3

Common practice for using protobufs over the wire, including by gRPC, is to length prefix protobuf messages into frames (e.g. like this) so that the decoder knows when one message stops and the next starts.

This seems unnecessary. According to the spec, a protobuf message is comprised of a sequence of tags followed by values:

message := (tag value)*
tag := (field << 3) bit-or wire_type

Once a tag is read, the length of the value is then known and the parser can parse the value in its entirety without needing more metadata. Thus, the length is only needed to figure out if at any given point there are more tags left to be parsed in the message.

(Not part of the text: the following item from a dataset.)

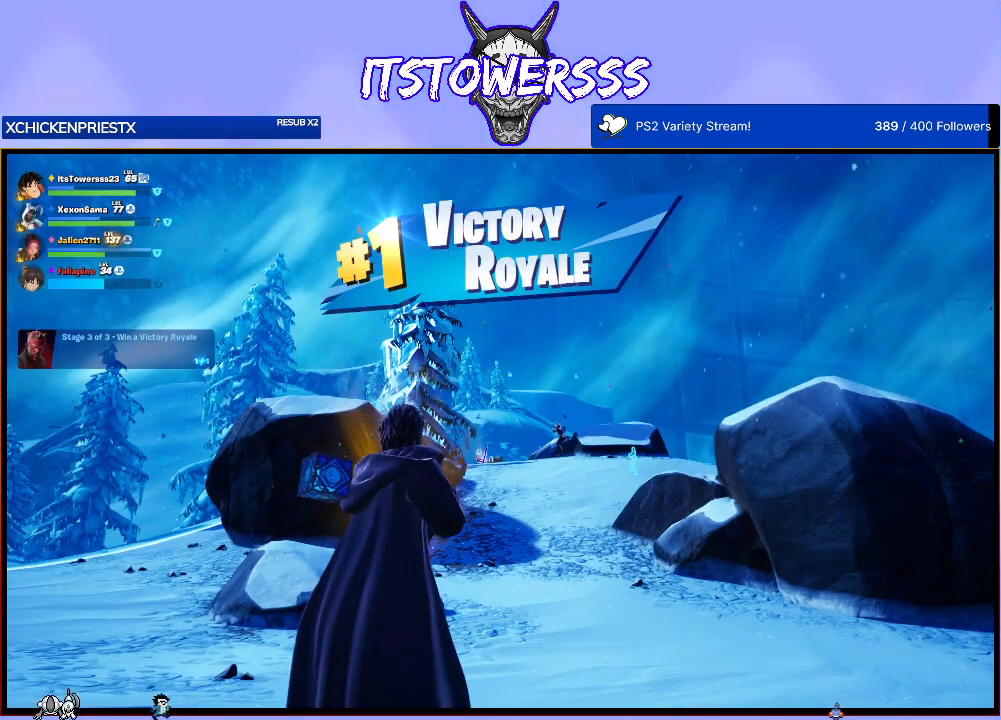
{"buttons": [], "left_stick": "center", "right_stick": "center", "events": [[33, "right_stick", "center"]]}
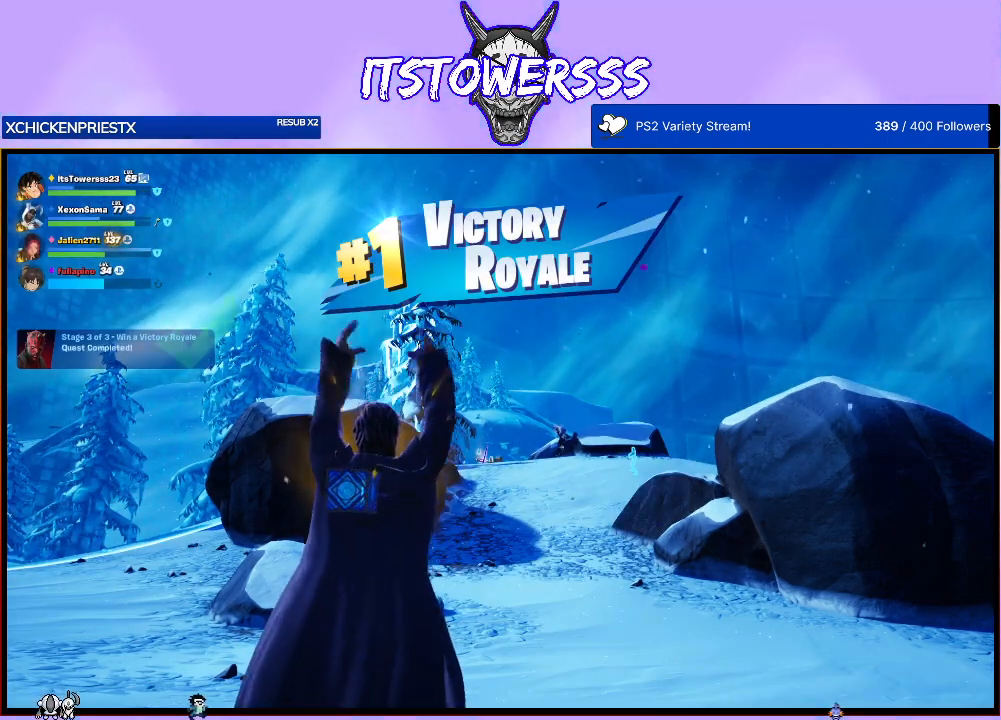
{"buttons": [], "left_stick": "center", "right_stick": "center", "events": []}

An obvious non-length solution presents itself: null (0x0) termination. Field indices start at 1 so tag can never be 0; a flat INT encoding for field = 1 with a VARINT wire type produces 0b1000 = 8 and VARINT encoding will always set the MSB on the first byte and thus will always begin with a nonzero byte. Thus, if:

  • the parser is in between tag-value pairs and
  • encounters a null byte

it follows that this byte is not part of the rest of the protobuf message and thus a corresponding action (such as terminating the message) may be taken.

All of this seems very obvious given the protobuf specification, so am I simply missing some detail that breaks this?

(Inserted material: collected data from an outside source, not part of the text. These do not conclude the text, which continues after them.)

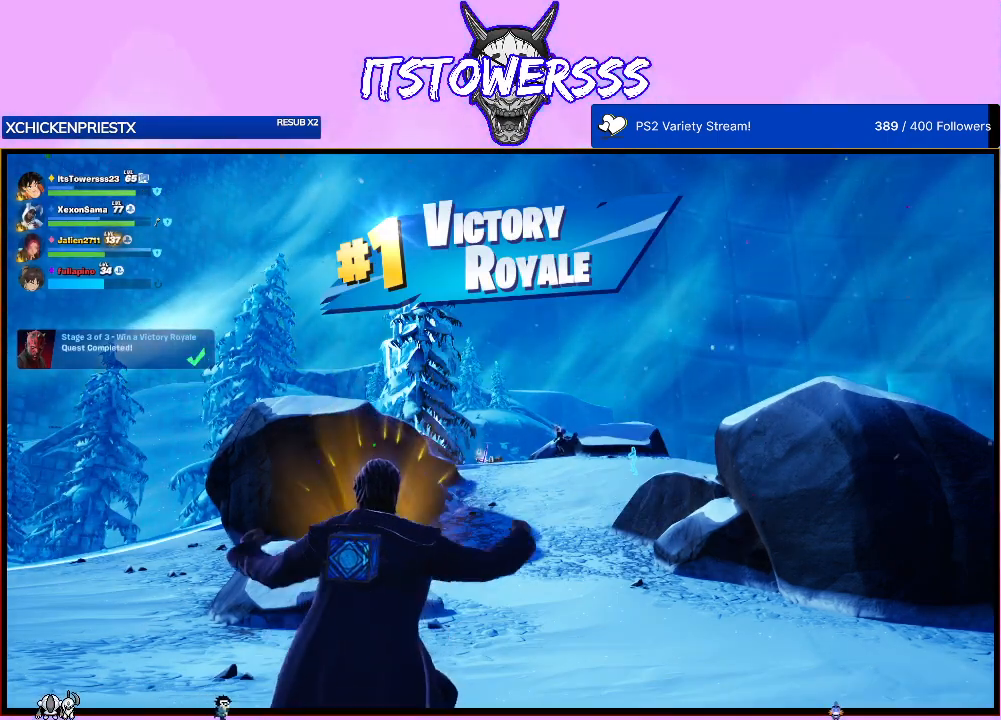
{"buttons": [], "left_stick": "center", "right_stick": "center", "events": []}
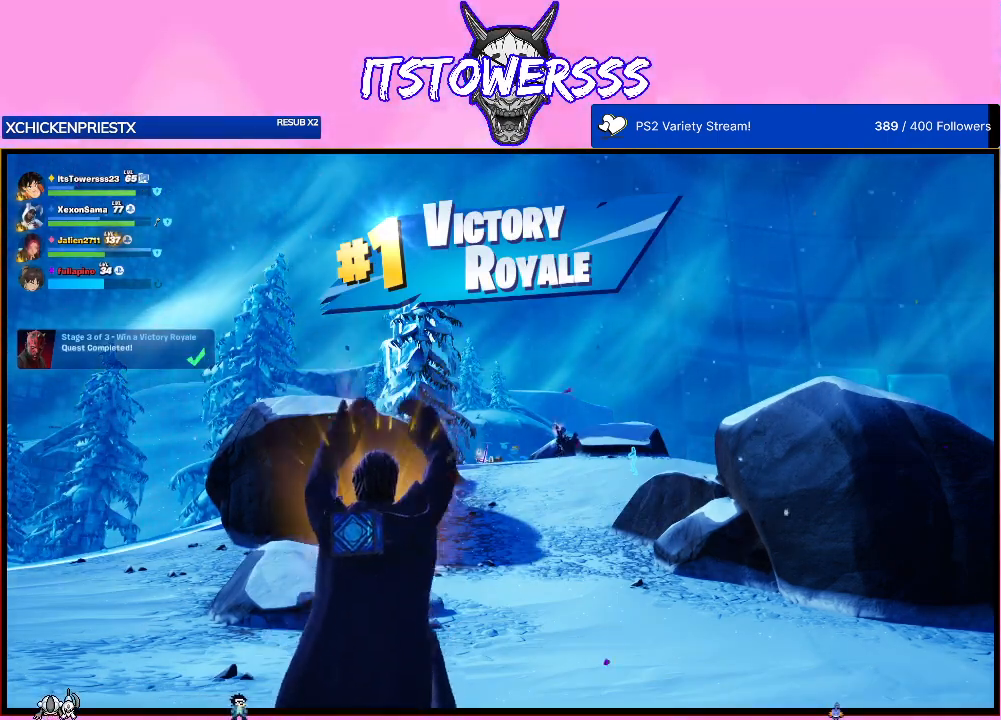
{"buttons": [], "left_stick": "center", "right_stick": "center", "events": []}
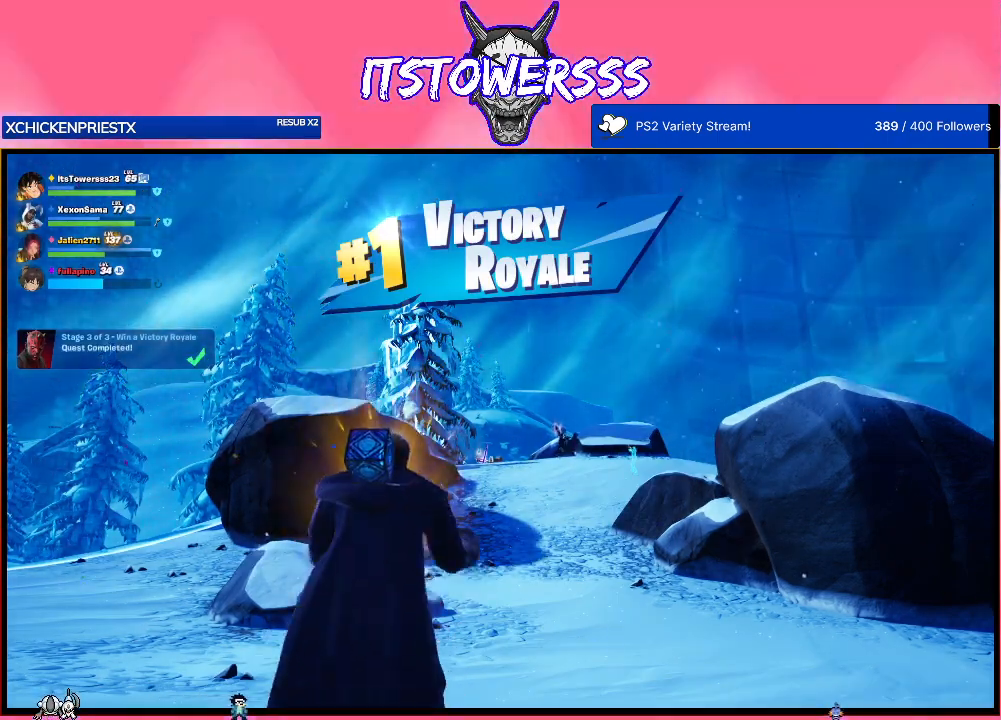
{"buttons": ["DPAD_DOWN"], "left_stick": "center", "right_stick": "center", "events": [[417, "DPAD_DOWN", "down"]]}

Another way of phrasing the question is if there's a case where you will get a 0x0 tag within a valid message? It appears that nanopb would use NULL termination for a while and only stopped due to issues with debugging broken encoders.

ckfinite
  • 427
  • 2
  • 6

3 Answers3

2

The ultimate problem here is that it isn't defined as such in the specification, and any such change would break all existing implementations. The wire format doesn't allow for it, and encoding sub-messages in a null-suffixed way would require a new "wire type" so that decoders know to look for nulls in a forwards field-by-field way.

However! Something very similar already does exist; "groups". The wire specification defines groups as a prefix and suffix sentinel pair, akin to { and } in JSON. Not much more expensive than a null byte, although it needs two of them and they include the field number, but: virtually all decoders already know how to handle group encoding, even though they have been almost erased from sight.

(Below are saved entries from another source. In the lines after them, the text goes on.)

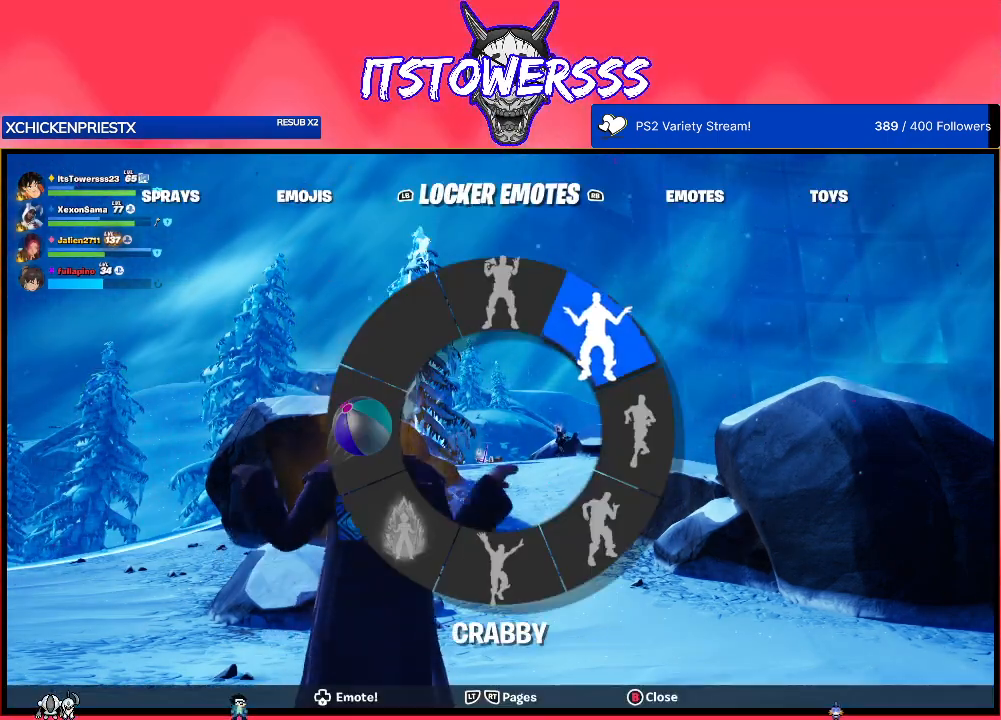
{"buttons": ["DPAD_DOWN"], "left_stick": "center", "right_stick": "center", "events": []}
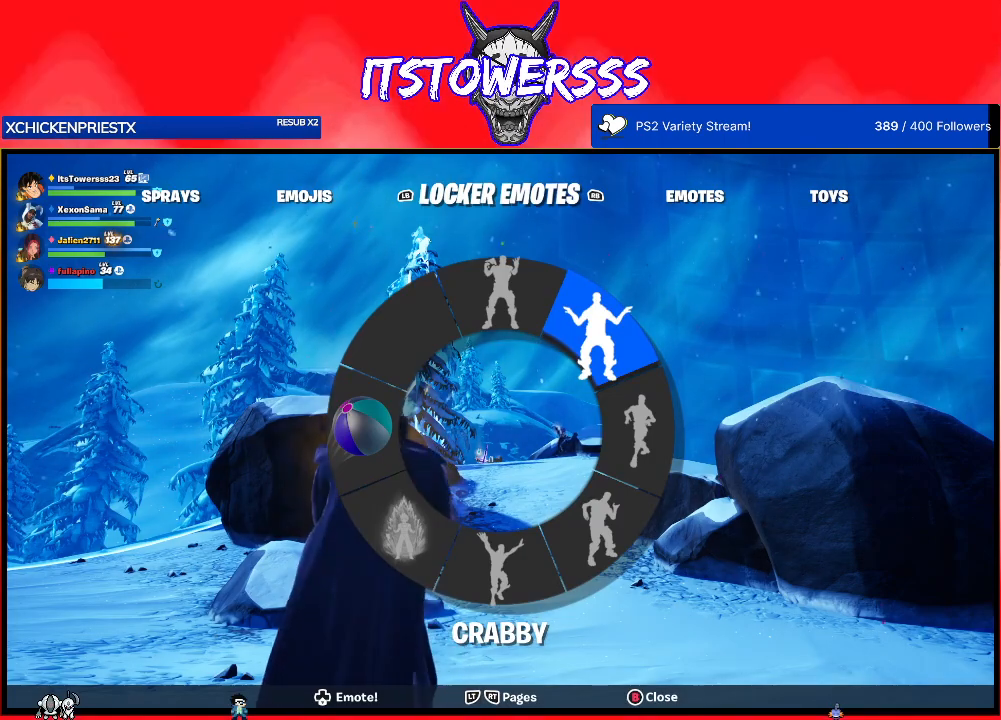
{"buttons": ["DPAD_DOWN"], "left_stick": "center", "right_stick": "center", "events": []}
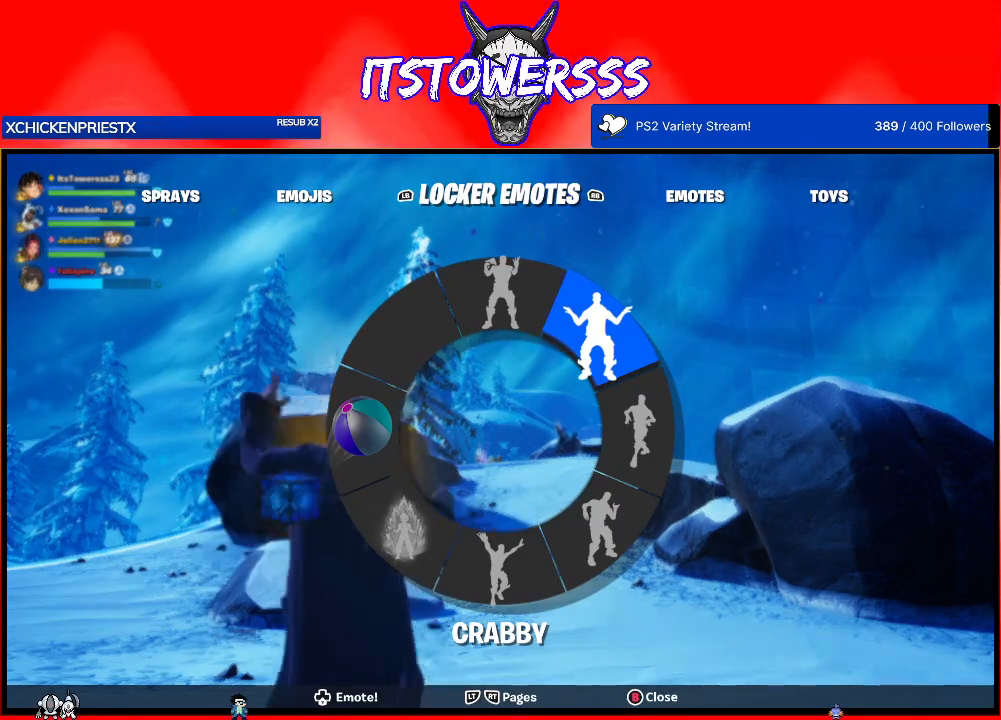
{"buttons": ["DPAD_DOWN"], "left_stick": "center", "right_stick": "center", "events": []}
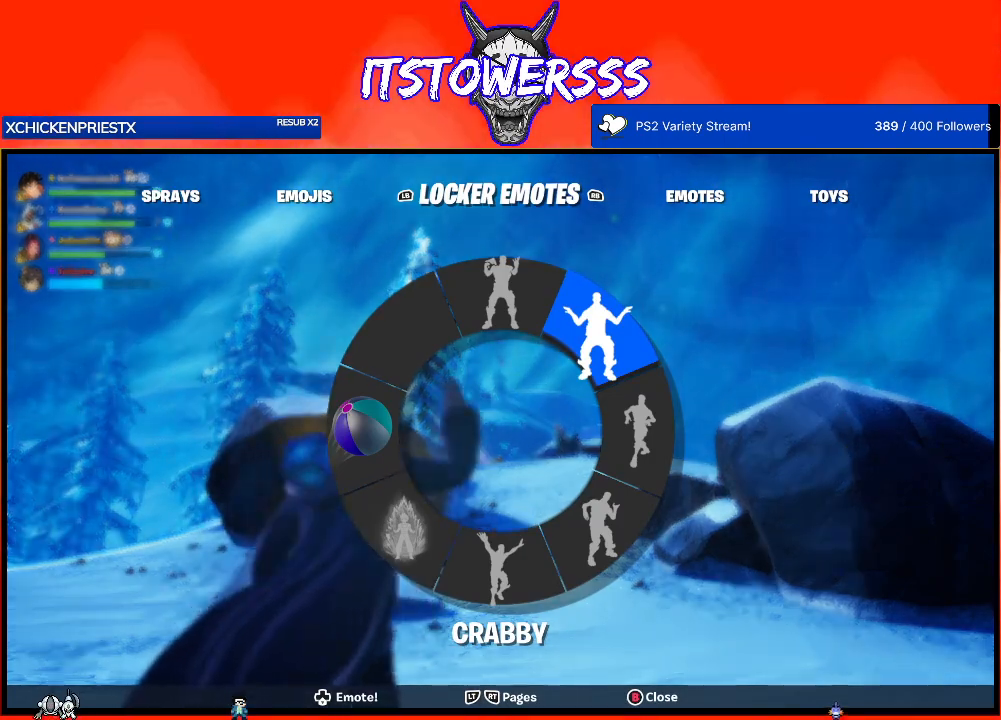
{"buttons": ["DPAD_DOWN"], "left_stick": "center", "right_stick": "center", "events": []}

To be clear: I'm not talking about the group concept from proto2 - I'm only talking about the wire specification. I would, for example, propose using instead a modifier in regular fields definitions, applicable only to message types.

I have tried to petition for their resurrection as an alternative mechanism for writing messages without needing to compute lengths, but: I have been unsuccessful so far. See: https://github.com/protocolbuffers/protobuf/issues/9134

Marc Gravell
  • 1,026,079
  • 266
  • 2,566
  • 2,900
  • For some additional context here, I'm interested in top-level message framing, not sub-object framing (I was actually looking at your answer [here](https://stackoverflow.com/a/52338751/5419369) when doing background research for this question). As a result, I don't think that this should require a wire format change since top-level message framing isn't a part of the format specification in the first place? The proposal for sub-objects makes a lot of sense - computing lengths is a pain. Unfortunate about the lack of interest. – ckfinite Mar 02 '23 at 22:44
  • @ckfinite ah, sorry, I feel I have wasted many words then! Sub-message framing: isn't defined by the protocol. At the root level, some decoders *will* stop at a null byte, but it isn't universal precisely because it isn't defined. You mention gRPC, but gRPC has single-message payloads with framing defined at the RPC level, so no sub-message framing is required additional to that – Marc Gravell Mar 02 '23 at 22:53
  • That makes sense in that case - it just seems strange to me that at the root level it isn't more common/in the standard to go "there's a 0x0 at the end of the message." If null bytes are undesirable then another invalid tag like 0b00000111 could be used as well. This seems like a straightforward way to delimit top-level messages; in combination with the sub-object framing suggestion you made, it seems like most length computations could be eliminated completely with this scheme? – ckfinite Mar 02 '23 at 22:57
0

Just to provide some follow up, a broader examination of the concept suggests that it:

  • Could technically work - nothing in the spec says you can't do this.
  • Doesn't work practically because (as Marc Gravell points out) client implementations will look at random NULLs that they run into after a value in all sorts of wacky and wonderful ways and you don't have much control over it.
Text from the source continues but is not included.